Here is my optimizer(Yet I adopt another representation of the Cvar language to make it easier to write the definitional interpreter and enforce contracts).

  #; (-> Cvar Cvar)
  ;; Cvar: (list 'program (list <symbol> (list <statement> ...)) ...)
  ;; assignment: (list 'define <symbol> <expression>)
  ;; tail: (list 'return <expression>)
  (define (opt:partial-evaluation form)
    ;;simplify `expr` in terms of `table`
    (define (simplify expr table)
      (define (reference p)
        (cond ((symbol? p) (hash-ref table p #f)) (else p)))
      (define-syntax (handle stx)
        (syntax-case stx ()
          ((_ h p ...)
           (with-syntax (((np ...) (map generate-temporary (syntax->datum #'(p ...)))))
             #'(let ((np (reference p)) ...)
                 (if (and np ...)
                     (h np ...)
                     (cons 'h
                           (map
                            (lambda (r o) (or r o))
                            (list np ...) (list p ...)))))))))
      (match expr
        ((list '+ p1 p2)
         (handle + p1 p2))
        ((list '- p)
         (handle - p))
        ((list '- p1 p2)
         (handle - p1 p2))
        ((list 'read)
         (list 'read))
        (p (cond ((reference p)) (else p)))))
    ;;optimize `statement` in terms of `table`
    (define (optimize statement table)
      (cond ((tail? statement)
             (list 'return (simplify (cadr statement) table)))
            (else
             (define r (simplify (caddr statement) table))
             (if (or (symbol? r) (fixnum? r))
                 (hash-set table (cadr statement) r)
                 (list 'define (cadr statement) r)))))
    (cons 'program
          (map
           (lambda (block)
             (list (car block)
                   (let-values (((t r)
                                 (for/fold ((table (hasheq)) (result null))
                                           ((statement (in-list (cadr block))))
                                   (define r (optimize statement table))
                                   (cond ((hash? r) (values r result))
                                         (else (values table (cons r result)))))))
                     (reverse r))))
           (cdr form))))

Nevertheless, I feel unqualified to remark on curriculum design and this is merely my suggestion.

Yours sincerely Antigen-1

jsiek commented 1 year ago

Dear Antigen-1,

I like your creative thinking!

What you're proposing may not be a simple as it appears at first. There are a couple things to consider:

  1. Does your optimization properly handle programs that include lots of side effects, such as calls to (read)? In particular, you would need to make sure that the ordering of the side effects is unchanged by the optimization.
  2. In later Chapters we add conditionals and loops. In that more general setting, does this optimization always succeed at removing variables, or does it sometimes fail? (If it sometimes fails, then patch_instructions is still need.)

Happy exploring, Jeremy

Antigen-1 commented 1 year ago

Dear Jeremy,

Thanks for your reply!

First and foremost, it is unnecessary for typical partial evaluators to remove (define <var> <var>) from the sequence when the value of the latter variable is unknown. Though I do implement this feature and the optimizer can handle correctly the order of complex expressions, it still appears to be unnatural, and that is exactly why I closed this issue yesterday.

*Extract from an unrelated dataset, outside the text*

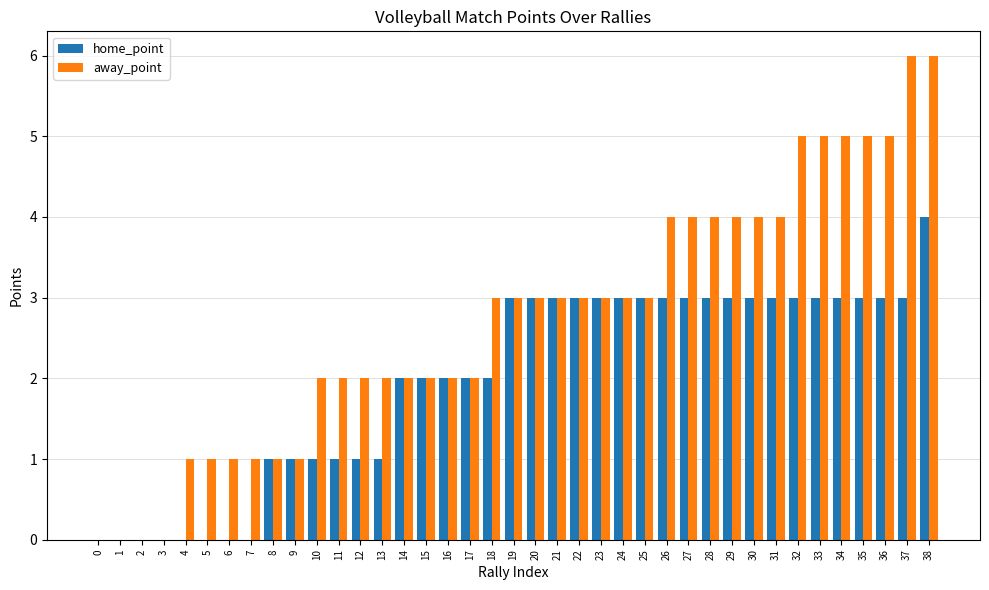

Which series has the largest total across all categories?

away_point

As for later chapters, the optimizer, in fact, might still work if conditionals and loops are converted into Cvar statements. The structure of the Cvar language reminds me of modules that contain code blocks, say, procedures, submodules, macros and the like. Maybe I can add clauses to the match form to extend the optimizer.

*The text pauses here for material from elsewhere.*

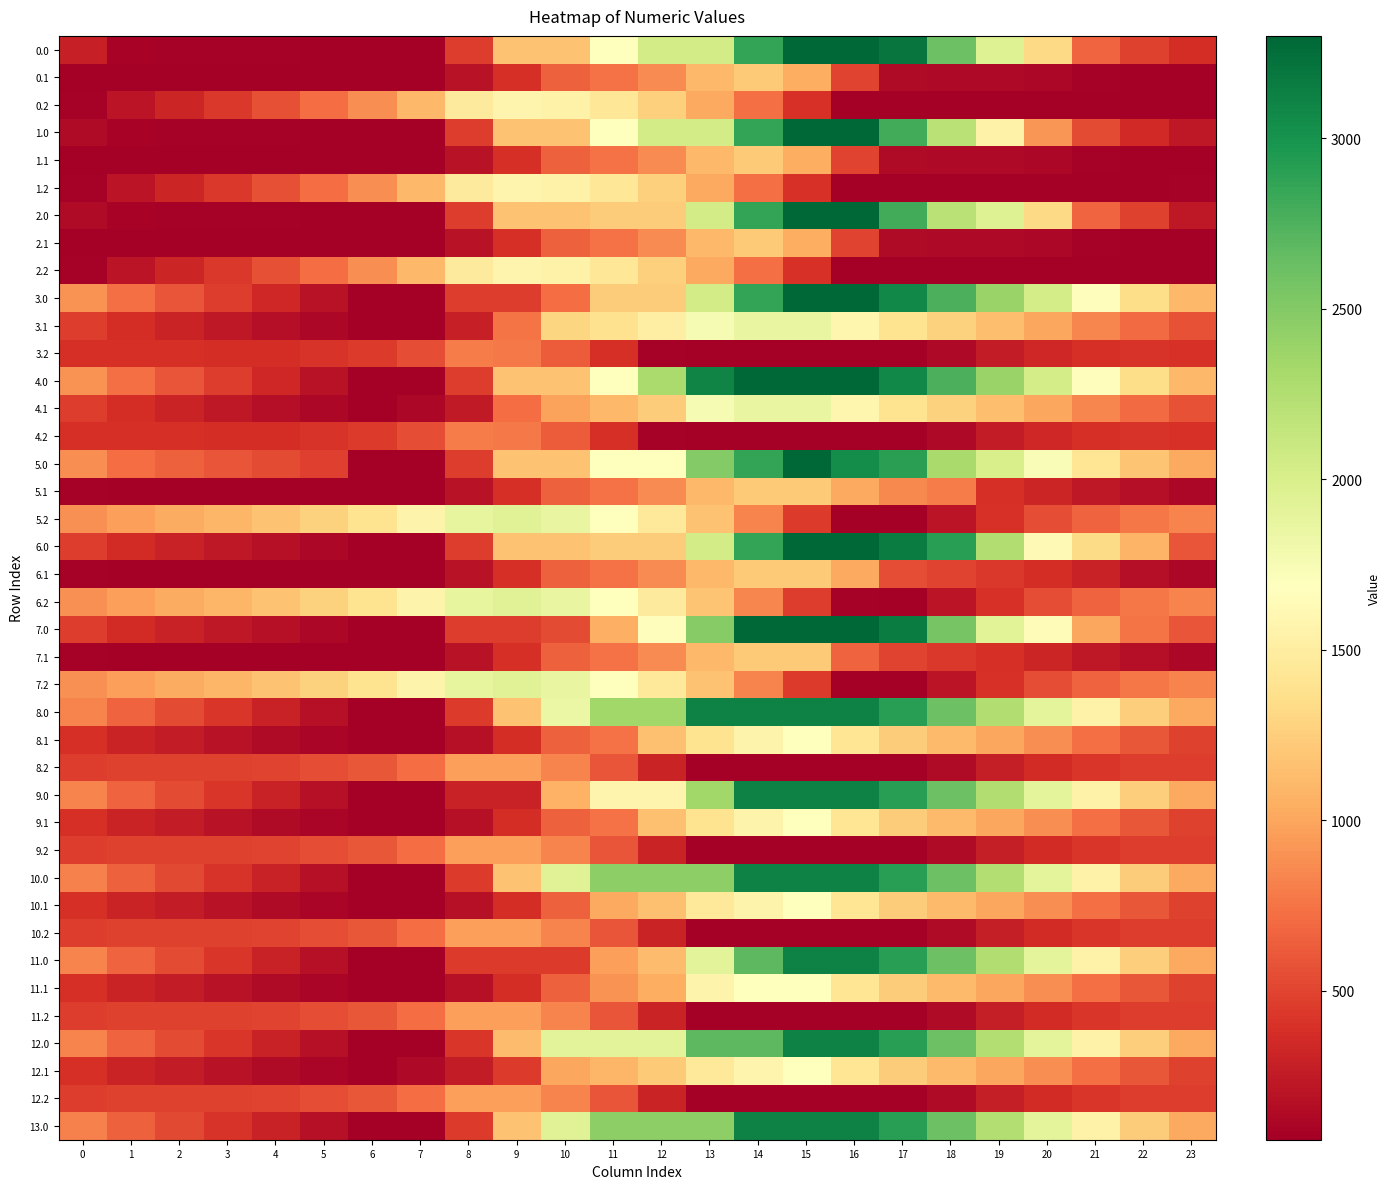

What is the spread (max minus min) of values at 17?

3141.8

It's appreciated again for your kind suggestions. I'll continue to improve my compiler, taking these factors into consideration!

Yours frankly! Antigen-1

Antigen-1 commented 1 year ago

What you're proposing may not be a simple as it appears at first.

I think you are right, sir. The optimizer cannot remove all (define <var> <var>). Worse still, it fails to undertake as much computation as possible at the compile time.